Bug#988804: prometheus: CVE-2021-29622
Hi Martina,
On Thu, May 20, 2021 at 06:16:34AM +0100, Martina Ferrari wrote:
> On 20/05/2021 05:11, Salvatore Bonaccorso wrote:
>
> > Thanks, so I have to assume we are protected since 63d6cb569d4e
> > ("Refresh patches and patch out react-app URL handlers") in the
> > packaging repository, which would be in debian/2.15.2+ds-1.
> >
> > Is this correct?
>
> To be precise, that commit patched out the whole `/new` prefix when it first
> appeared, and before this vulnerability was introduced. The vuln appears at
> 3470ee1fbf9d424784eb2613bab5ab0f14b4d222 (3/11/2020), released as part of
> 2.23.0, and a few days later it is merged into Debian, and removed when
> refreshing patches in 7f0d9ba6d.
>
> In a nutshell: we never released this code :)
Perfect, thanks a lot for confirming that. I tried to reflect so the
status in https://security-tracker.debian.org/tracker/CVE-2021-29622
which now then should be good.
Regards,
Salvatore
Bug#988804: prometheus: CVE-2021-29622
On 20/05/2021 05:11, Salvatore Bonaccorso wrote:
Thanks, so I have to assume we are protected since 63d6cb569d4e
("Refresh patches and patch out react-app URL handlers") in the
packaging repository, which would be in debian/2.15.2+ds-1.
Is this correct?
To be precise, that commit patched out the whole `/new` prefix when it
first appeared, and before this vulnerability was introduced. The vuln
appears at 3470ee1fbf9d424784eb2613bab5ab0f14b4d222 (3/11/2020),
released as part of 2.23.0, and a few days later it is merged into
Debian, and removed when refreshing patches in 7f0d9ba6d.
In a nutshell: we never released this code :)
--
Martina Ferrari (Tina)
Bug#988804: prometheus: CVE-2021-29622
Hi Martina,
On Wed, May 19, 2021 at 11:36:01PM +0100, Martina Ferrari wrote:
> Hi Salvatore,
>
> On 19/05/2021 19:40, Salvatore Bonaccorso wrote:
> >
> > The following vulnerability was published for prometheus.
> >
> > CVE-2021-29622[0]:
> > | Open Redirect under the /new endpoint
> >
> > If you fix the vulnerability please also make sure to include the
> > CVE (Common Vulnerabilities & Exposures) id in your changelog entry.
> >
>
> Thanks for sending this for our attention.

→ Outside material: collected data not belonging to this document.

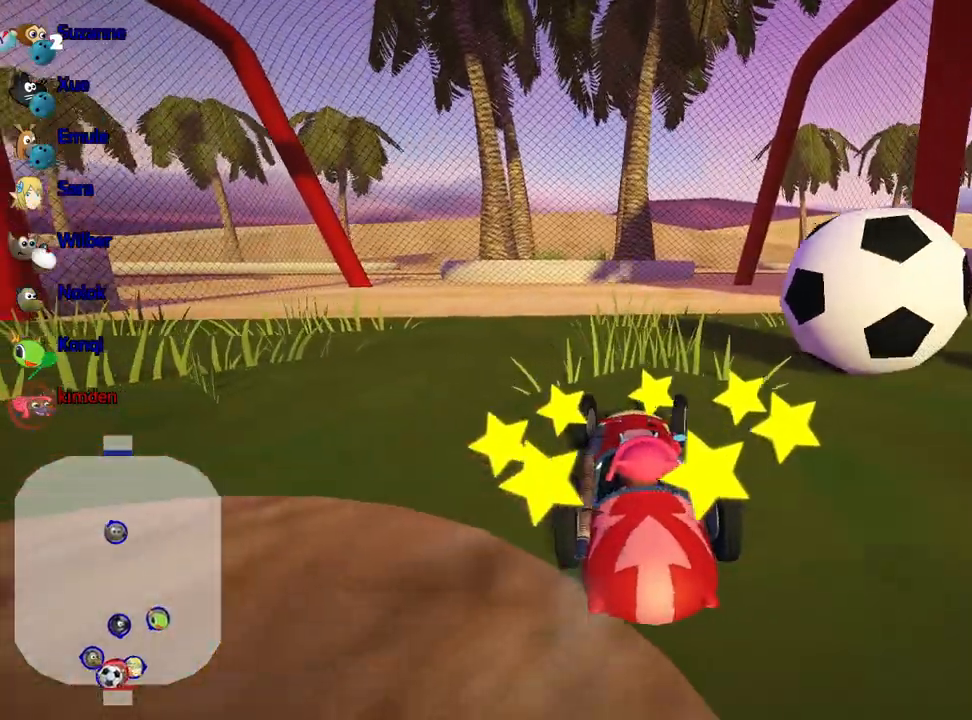
{"keys": ["up"], "events": [[50, "right", "up"], [183, "left", "down"], [333, "left", "up"]]}
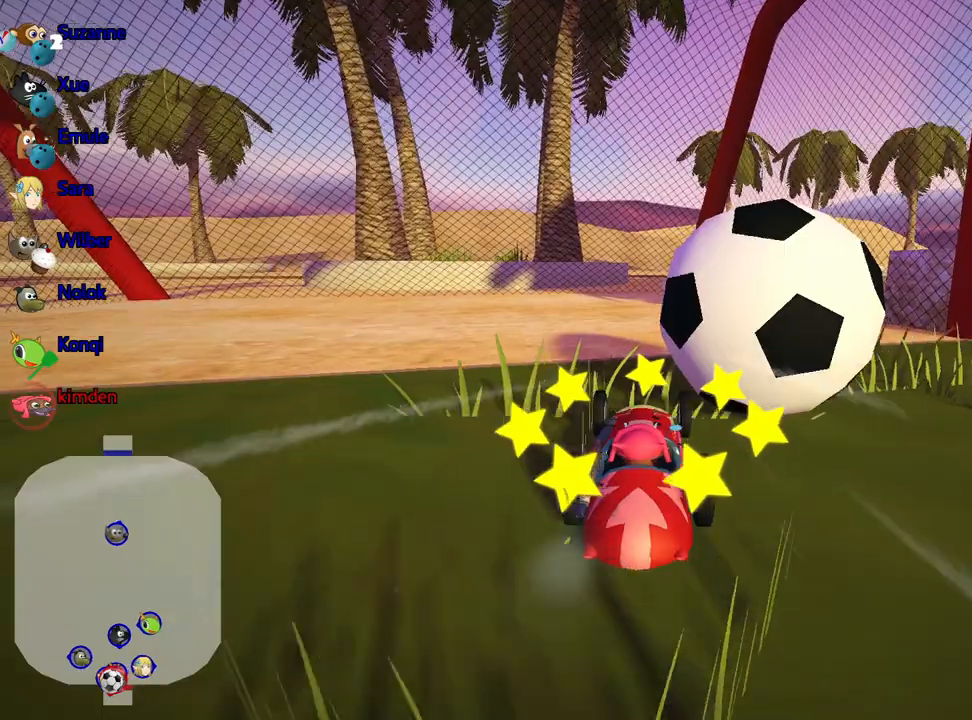
{"keys": ["up"], "events": []}
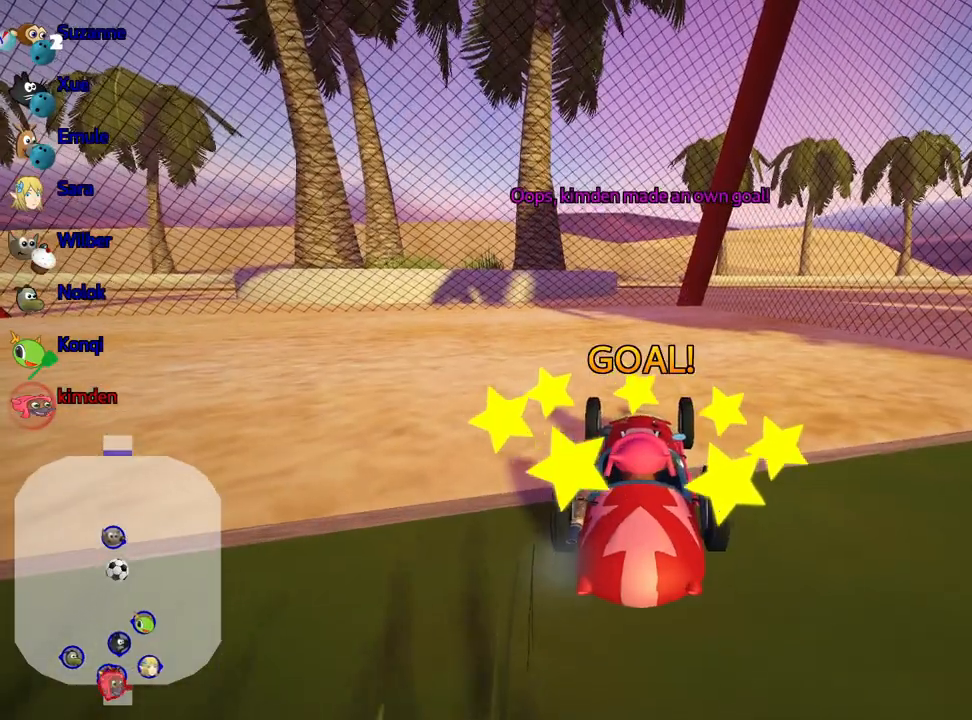
{"keys": ["up"], "events": []}
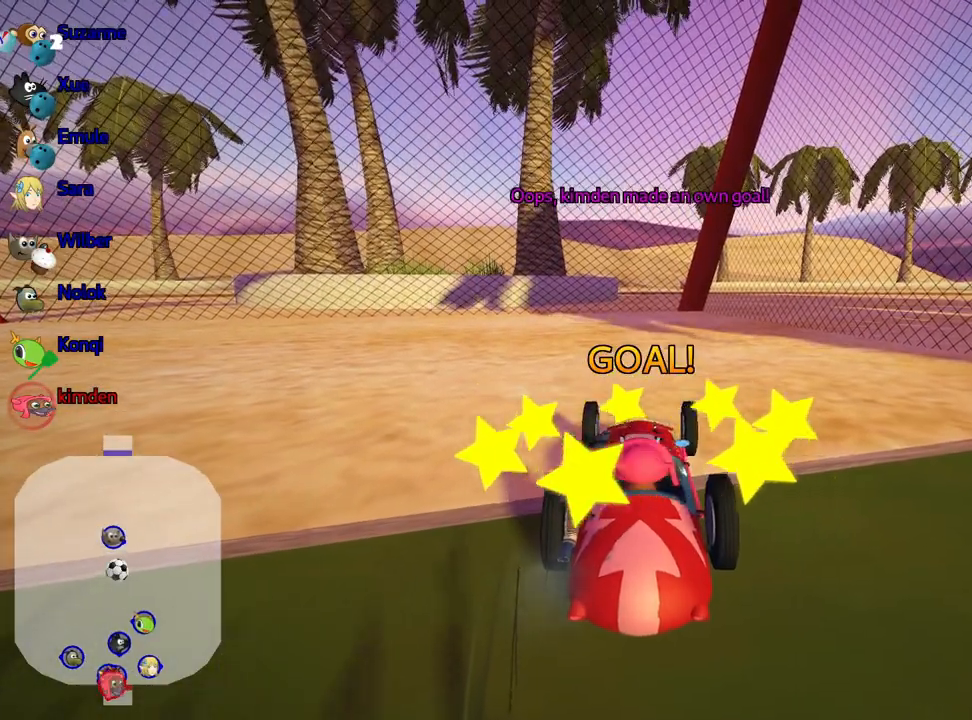
{"keys": ["up"], "events": []}
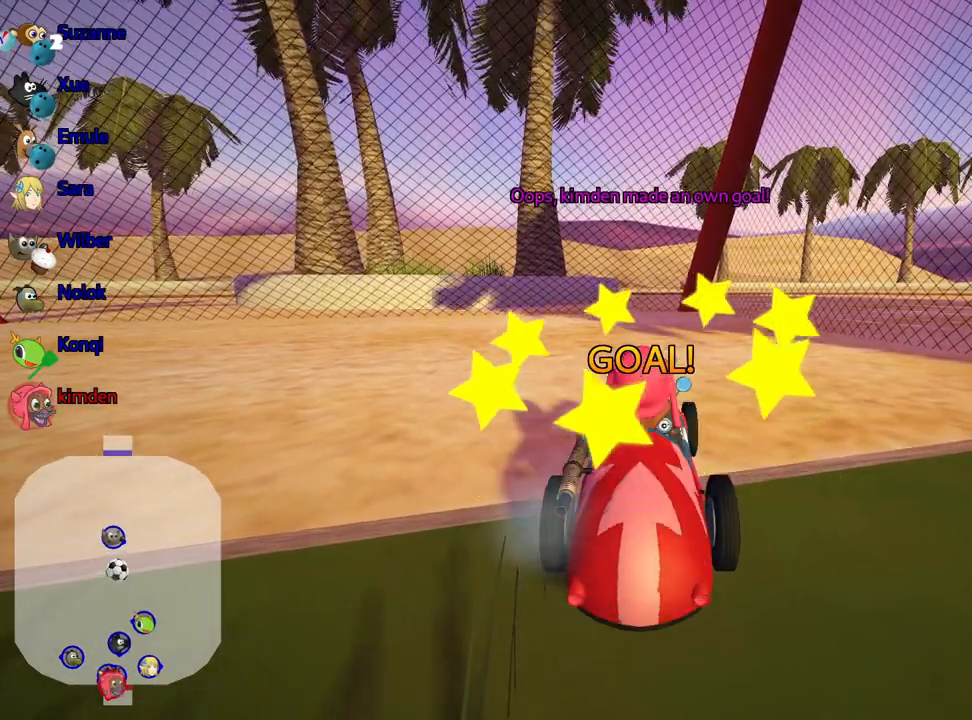
{"keys": ["up"], "events": []}
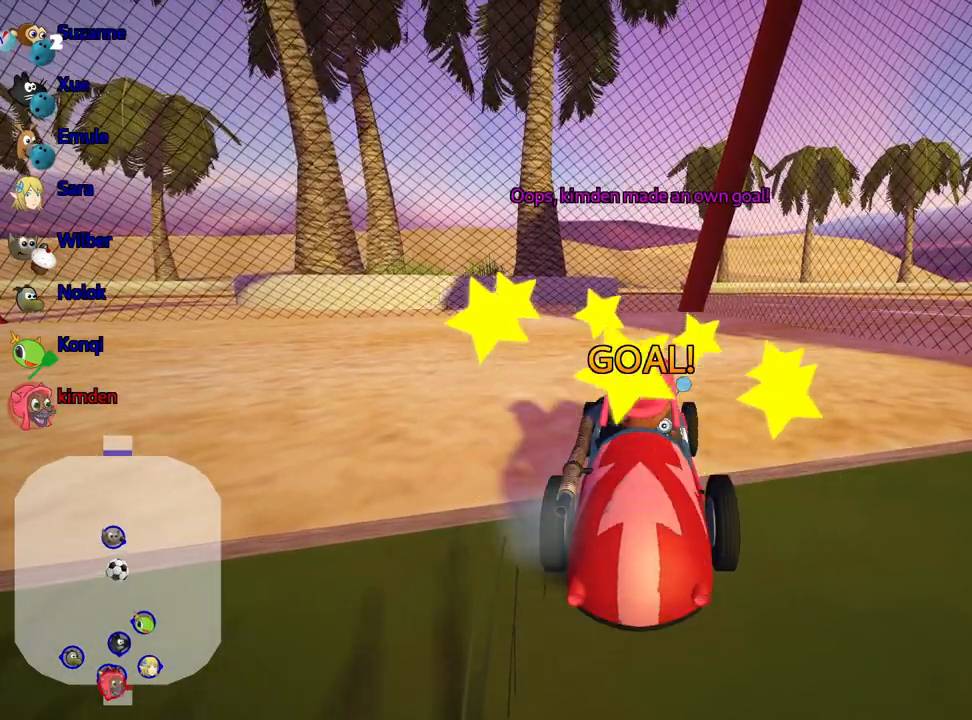
{"keys": ["nitro", "up"], "events": [[467, "nitro", "down"]]}
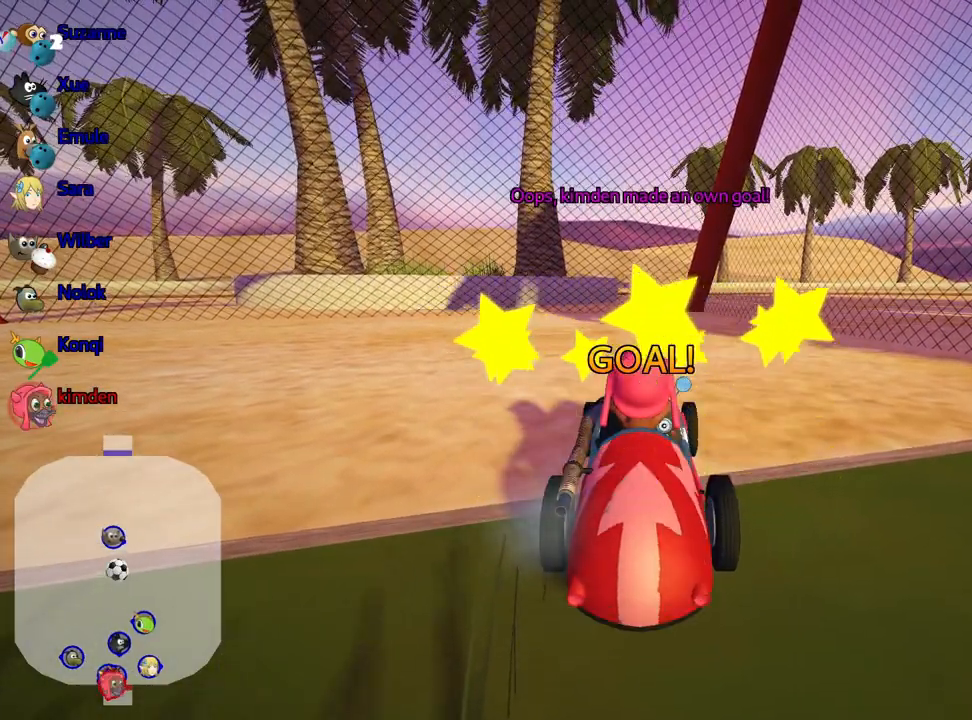
{"keys": ["nitro", "up"], "events": []}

Luckily, one of our patches had
> disabled this functionality (due to lack of React support in Debian), and so
> we are not vulnerable.
>
> This is the relevant part of the patch
> (debian/patches/01-Do_not_embed_blobs.patch ):
>
>
> - // Redirect the original React UI's path (under "/new") to its new path
> at
> the root.
> - router.Get("/new/*path", func(w http.ResponseWriter, r *http.Request) {
> - p := route.Param(r.Context(), "path")
> - http.Redirect(w, r, path.Join(o.ExternalURL.Path,
> strings.TrimPrefix(p,
> "/new"))+"?"+r.URL.RawQuery, http.StatusFound)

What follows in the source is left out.